Кстати, о зависимости. Надо выяснить, что там с публикацией графоманских стишков секретарши Оленьки…
Несколько отдалившись от телевизионного Мордора, я присела на лавочку в уютном сквере с фонтаном и, жмурясь на солнышке, позвонила Ирке.
– Да! Что?! – резко и нервно выдохнула она в трубку в два приема.

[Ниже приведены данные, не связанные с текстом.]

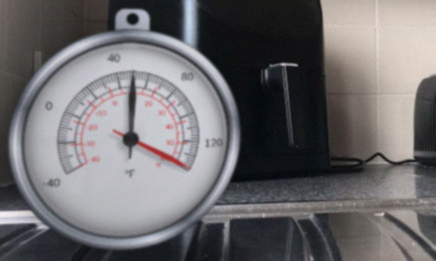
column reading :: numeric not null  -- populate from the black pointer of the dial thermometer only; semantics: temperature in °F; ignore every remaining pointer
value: 50 °F
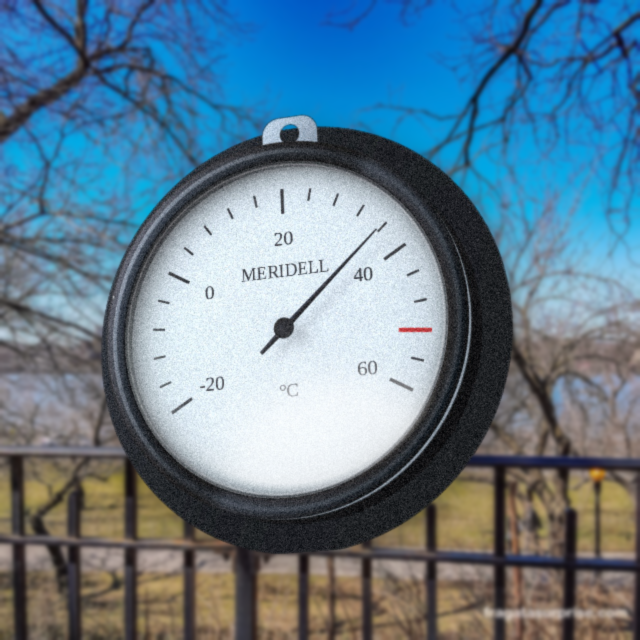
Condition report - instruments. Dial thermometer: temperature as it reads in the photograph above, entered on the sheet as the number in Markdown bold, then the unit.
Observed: **36** °C
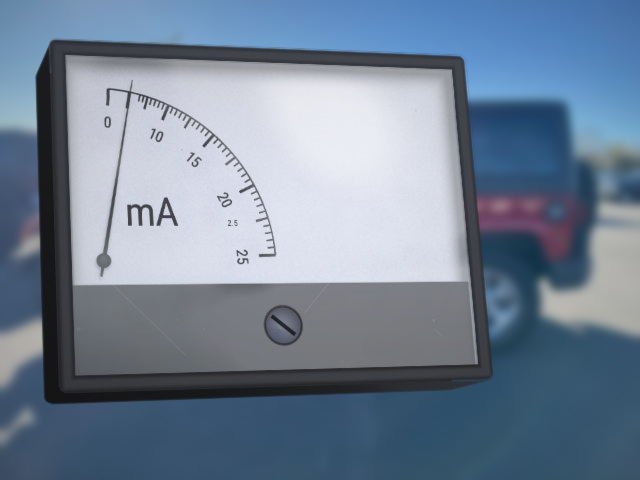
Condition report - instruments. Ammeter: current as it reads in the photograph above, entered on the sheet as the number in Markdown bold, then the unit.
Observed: **5** mA
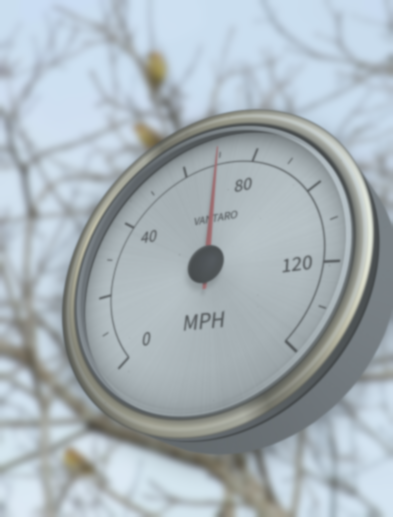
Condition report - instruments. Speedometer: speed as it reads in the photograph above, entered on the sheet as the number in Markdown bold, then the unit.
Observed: **70** mph
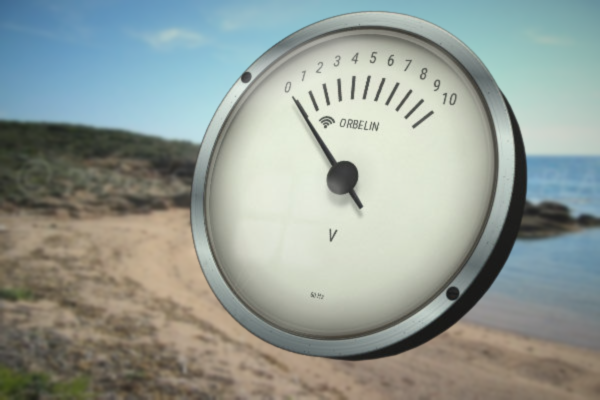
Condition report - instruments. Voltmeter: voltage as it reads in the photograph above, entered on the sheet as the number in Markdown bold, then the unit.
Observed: **0** V
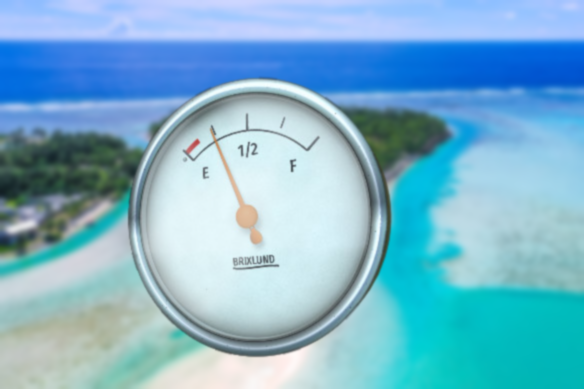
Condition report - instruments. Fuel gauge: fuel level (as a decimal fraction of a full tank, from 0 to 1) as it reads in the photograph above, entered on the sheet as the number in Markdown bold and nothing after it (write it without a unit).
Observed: **0.25**
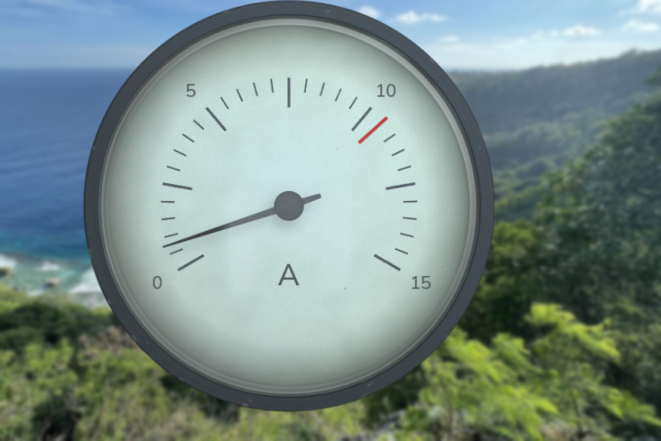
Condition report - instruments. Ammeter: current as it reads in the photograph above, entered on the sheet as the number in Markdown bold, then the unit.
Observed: **0.75** A
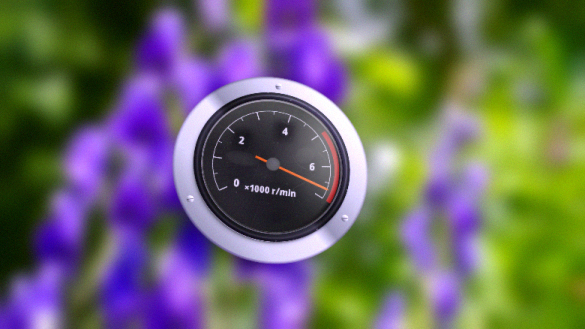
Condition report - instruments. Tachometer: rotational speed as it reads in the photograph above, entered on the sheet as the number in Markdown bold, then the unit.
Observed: **6750** rpm
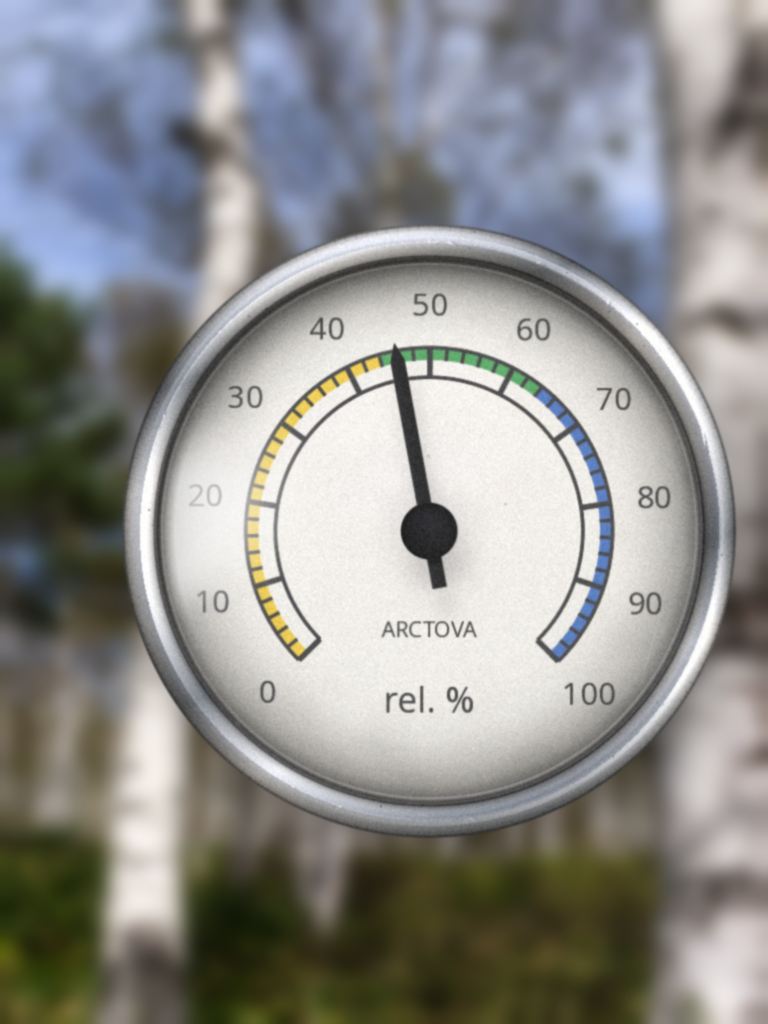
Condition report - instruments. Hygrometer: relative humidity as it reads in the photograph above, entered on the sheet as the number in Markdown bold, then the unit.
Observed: **46** %
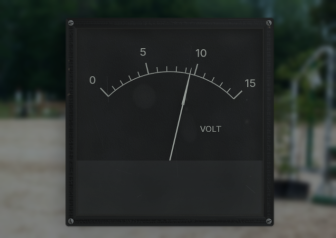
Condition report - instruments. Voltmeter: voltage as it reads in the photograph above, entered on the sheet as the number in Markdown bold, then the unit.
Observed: **9.5** V
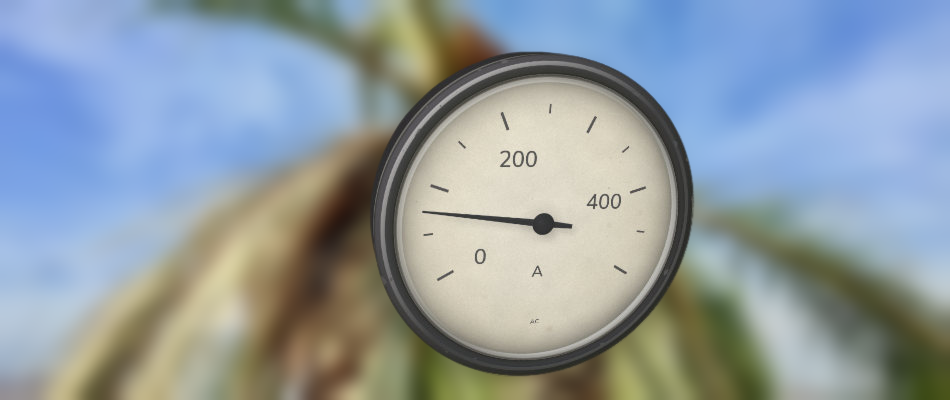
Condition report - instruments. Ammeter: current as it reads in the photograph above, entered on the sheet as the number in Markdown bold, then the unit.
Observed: **75** A
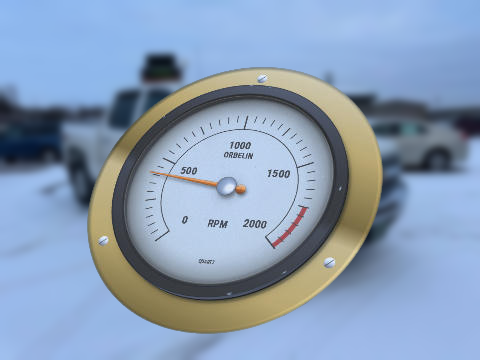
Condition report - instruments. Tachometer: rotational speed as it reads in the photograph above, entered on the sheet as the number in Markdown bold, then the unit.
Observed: **400** rpm
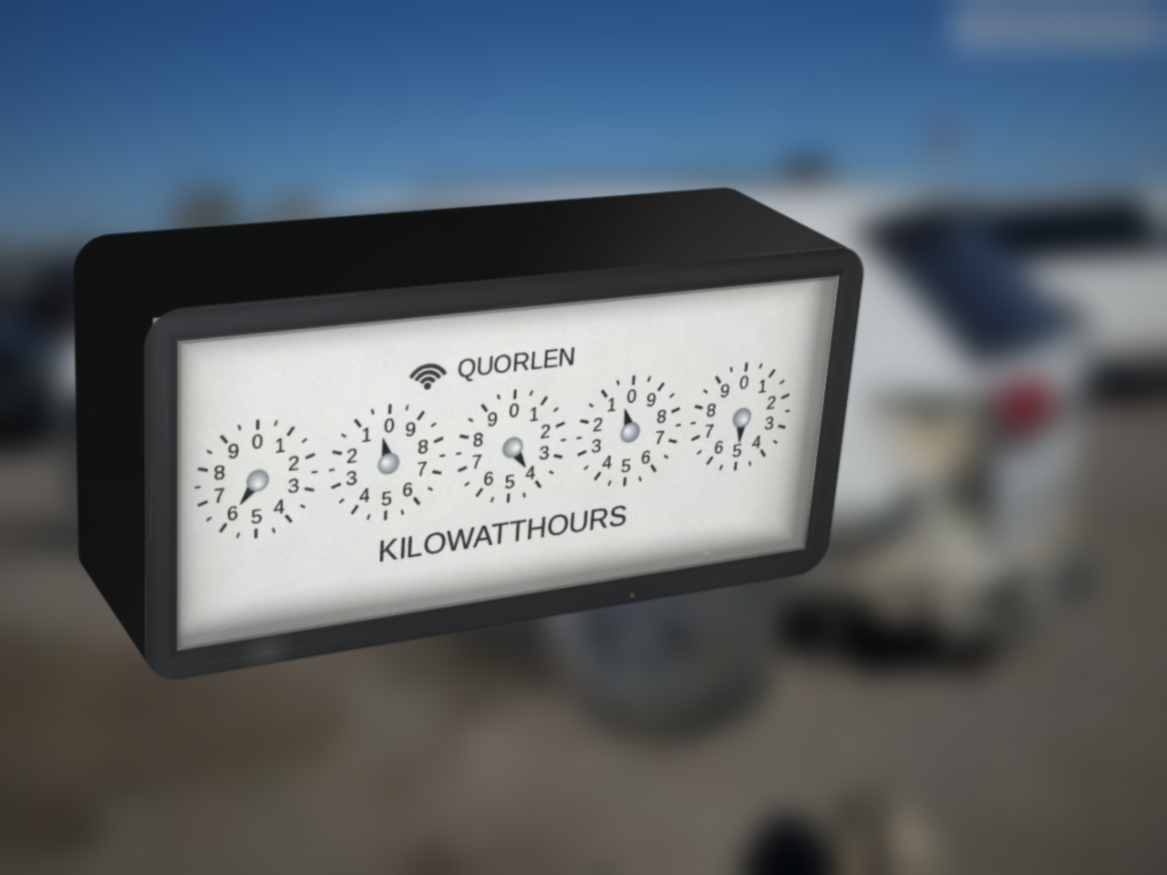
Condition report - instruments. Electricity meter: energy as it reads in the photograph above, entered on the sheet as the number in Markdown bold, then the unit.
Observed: **60405** kWh
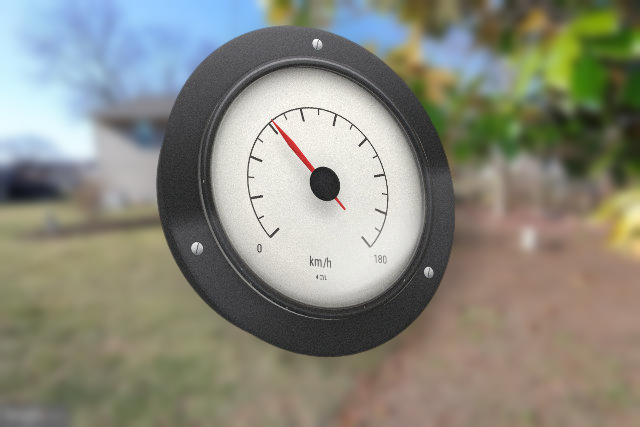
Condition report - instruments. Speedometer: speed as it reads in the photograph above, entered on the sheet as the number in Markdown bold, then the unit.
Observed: **60** km/h
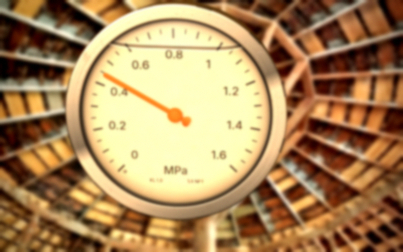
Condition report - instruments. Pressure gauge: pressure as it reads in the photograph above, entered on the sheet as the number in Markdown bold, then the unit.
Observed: **0.45** MPa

– Проблема? – насторожилась я.
– Даже две, и одна из них сейчас лупит другую! – доложила мне лучшая подруга.
– А, ты наблюдаешь за тренировкой? – догадалась я.
Недавно Ирка сдала своих неукротимых отпрысков – пятилетних близнецов Масяню и Манюню – в секцию восточных единоборств, и теперь неизбежные потасовки между мальцами проходят под чутким руководством хладнокровного тренера.
– Лучше бы не наблюдала, – вздохнула подружка. – С трудом остаюсь безучастной! Ужасно хочется перестать быть зрителем, броситься в гущу битвы, растащить противников по разным углам и самой надавать оплеух и им, и тренеру!
– Это было бы крайне непедагогично, – хихикнула я. – Поэтому повернись к битве спиной и переключись со спортивного канала на культурный. Я хотела спросить, как дела с твоей книжкой?
– Как мило, что ты этим интересуешься! – желчно молвила Ирка. – И это после того, как сама же наотрез отказалась рекомендовать мой поэтический труд своим издателям!